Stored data
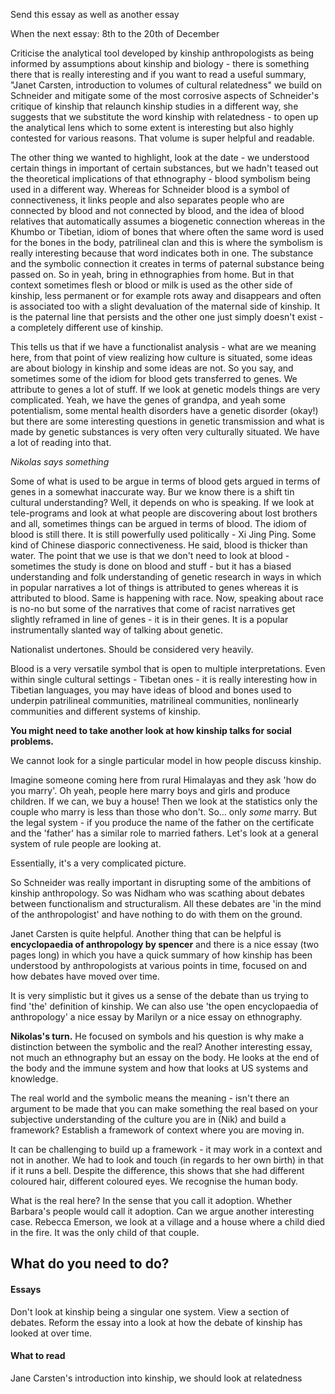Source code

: Send this essay as well as another essay

When the next essay: 8th to the 20th of December


Criticise the analytical tool developed by kinship anthropologists as being informed by assumptions about kinship and biology - there is something there that is really interesting and if you want to read a useful summary, "Janet Carsten, introduction to volumes of cultural relatedness" we build on Schneider and mitigate some of the most corrosive aspects of Schneider's critique of kinship that relaunch kinship studies in a different way, she suggests that we substitute the word kinship with relatedness - to open up the analytical lens which to some extent is interesting but also highly contested for various reasons. That volume is super helpful and readable.

The other thing we wanted to highlight, look at the date - we understood certain things in important of certain substances, but we hadn't teased out the theoretical implications of that ethnography - blood symbolism being used in a different way. Whereas for Schneider blood is a symbol of connectiveness, it links people and also separates people who are connected by blood and not connected by blood, and the idea of blood relatives that automatically assumes a biogenetic connection whereas in the Khumbo or Tibetian, idiom of bones that where often the same word is used for the bones in the body, patrilineal clan and this is where the symbolism is really interesting because that word indicates both in one. The substance and the symbolic connection it creates in terms of paternal substance being passed on. So in yeah, bring in ethnographies from home. But in that context sometimes flesh or blood or milk is used as the other side of kinship, less permanent or for example rots away and disappears and often is associated too with a slight devaluation of the maternal side of kinship. It is the paternal line that persists and the other one just simply doesn't exist - a completely different use of kinship.

This tells us that if we have a functionalist analysis - what are we meaning here, from that point of view realizing how culture is situated, some ideas are about biology in kinship and some ideas are not. So you say, and sometimes some of the idiom for blood gets transferred to genes. We attribute to genes a lot of stuff. If we look at genetic models things are very complicated. Yeah, we have the genes of grandpa, and yeah some potentialism, some mental health disorders have a genetic disorder (okay!) but there are some interesting questions in genetic transmission and what is made by genetic substances is very often very culturally situated. We have a lot of reading into that.

*Nikolas says something*

Some of what is used to be argue in terms of blood gets argued in terms of genes in a somewhat inaccurate way. Bur we know there is a shift tin cultural understanding? Well, it depends on who is speaking. If we look at tele-programs and look at what people are discovering about lost brothers and all, sometimes things can be argued in terms of blood. The idiom of blood is still there. It is still powerfully used politically - Xi Jing Ping. Some kind of Chinese diasporic connectiveness. He said, blood is thicker than water. The point that we use is that we don't need to look at blood - sometimes the study is done on blood and stuff - but it has a biased understanding and folk understanding of genetic research in ways in which in popular narratives a lot of things is attributed to genes whereas it is attributed to blood. Same is happening with race. Now, speaking about race is no-no but some of the narratives that come of racist narratives get slightly reframed in line of genes - it is in their genes. It is a popular instrumentally slanted way of talking about genetic.

Nationalist undertones. Should be considered very heavily.

Blood is a very versatile symbol that is open to multiple interpretations. Even within single cultural settings - Tibetan ones - it is really interesting how in Tibetian languages, you may have ideas of blood and bones used to underpin patrilineal communities, matrilineal communities, nonlinearly communities and different systems of kinship.

**You might need to take another look at how kinship talks for social problems.**

We cannot look for a single particular model in how people discuss kinship.

Imagine someone coming here from rural Himalayas and they ask 'how do you marry'. Oh yeah, people here marry boys and girls and produce children. If we can, we buy a house! Then we look at the statistics only the couple who marry is less than those who don't. So... only *some* marry. But the legal system - if you produce the name of the father on the certificate and the 'father' has a similar role to married fathers. Let's look at a general system of rule people are looking at.

Essentially, it's a very complicated picture.

So Schneider was really important in disrupting some of the ambitions of kinship anthropology. So was Nidham who was scathing about debates between functionalism and structuralism. All these debates are 'in the mind of the anthropologist' and have nothing to do with them on the ground.

Janet Carsten is quite helpful. Another thing that can be helpful is **encyclopaedia of anthropology by spencer** and there is a nice essay (two pages long) in which you have a quick summary of how kinship has been understood by anthropologists at various points in time, focused on and how debates have moved over time.

It is very simplistic but it gives us a sense of the debate than us trying to find 'the' definition of kinship. We can also use 'the open encyclopaedia of anthropology' a nice essay by Marilyn or a nice essay on ethnography. 

**Nikolas's turn.** He focused on symbols and his question is why make a distinction between the symbolic and the real? Another interesting essay, not much an ethnography but an essay on the body. He looks at the end of the body and the immune system and how that looks at US systems and knowledge.

The real world and the symbolic means the meaning - isn't there an argument to be made that you can make something the real based on your subjective understanding of the culture you are in (Nik) and build a framework? Establish a framework of context where you are moving in.

It can be challenging to build up a framework - it may work in a context and not in another. We had to look and touch (in regards to her own birth) in that if it runs a bell. Despite the difference, this shows that she had different coloured hair, different coloured eyes. We recognise the human body.

What is the real here? In the sense that you call it adoption. Whether Barbara's people would call it adoption. Can we argue another interesting case. Rebecca Emerson, we look at a village and a house where a child died in the fire. It was the only child of that couple.
## What do you need to do?

#### Essays
Don't look at kinship being a singular one system.
View a section of debates.
Reform the essay into a look at how the debate of kinship has looked at over time.

#### What to read
Jane Carsten's introduction into kinship, we should look at relatedness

INSTRUCTIONS FOR THE TASK
Your task is to find each line in the entries that contains the string "introduction" and copy it.

RESPONSE
Criticise the analytical tool developed by kinship anthropologists as being informed by assumptions about kinship and biology - there is something there that is really interesting and if you want to read a useful summary, "Janet Carsten, introduction to volumes of cultural relatedness" we build on Schneider and mitigate some of the most corrosive aspects of Schneider's critique of kinship that relaunch kinship studies in a different way, she suggests that we substitute the word kinship with relatedness - to open up the analytical lens which to some extent is interesting but also highly contested for various reasons. That volume is super helpful and readable.
Jane Carsten's introduction into kinship, we should look at relatedness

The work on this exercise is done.